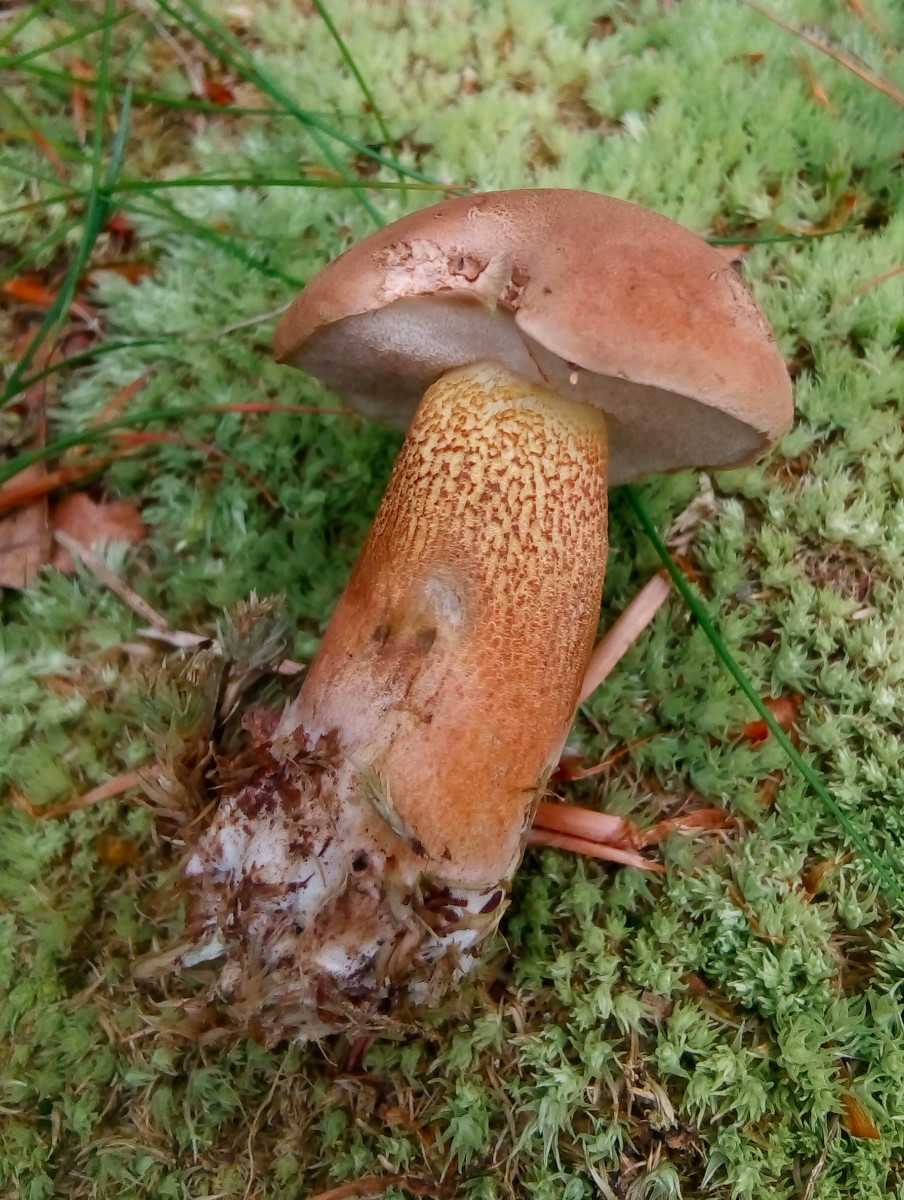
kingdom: Fungi
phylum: Basidiomycota
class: Agaricomycetes
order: Boletales
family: Boletaceae
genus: Tylopilus
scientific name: Tylopilus felleus
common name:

● ● ● ●

CHALLENGE
Render every line of the material above as a Markdown table with two columns, Row and Line, numbering the rows in order and skipping blank lines. Leave the pictures out.

EXERCISE RESPONSE
| Row | Line |
|---|---|
| 1 | kingdom: Fungi |
| 2 | phylum: Basidiomycota |
| 3 | class: Agaricomycetes |
| 4 | order: Boletales |
| 5 | family: Boletaceae |
| 6 | genus: Tylopilus |
| 7 | scientific name: Tylopilus felleus |
| 8 | common name: |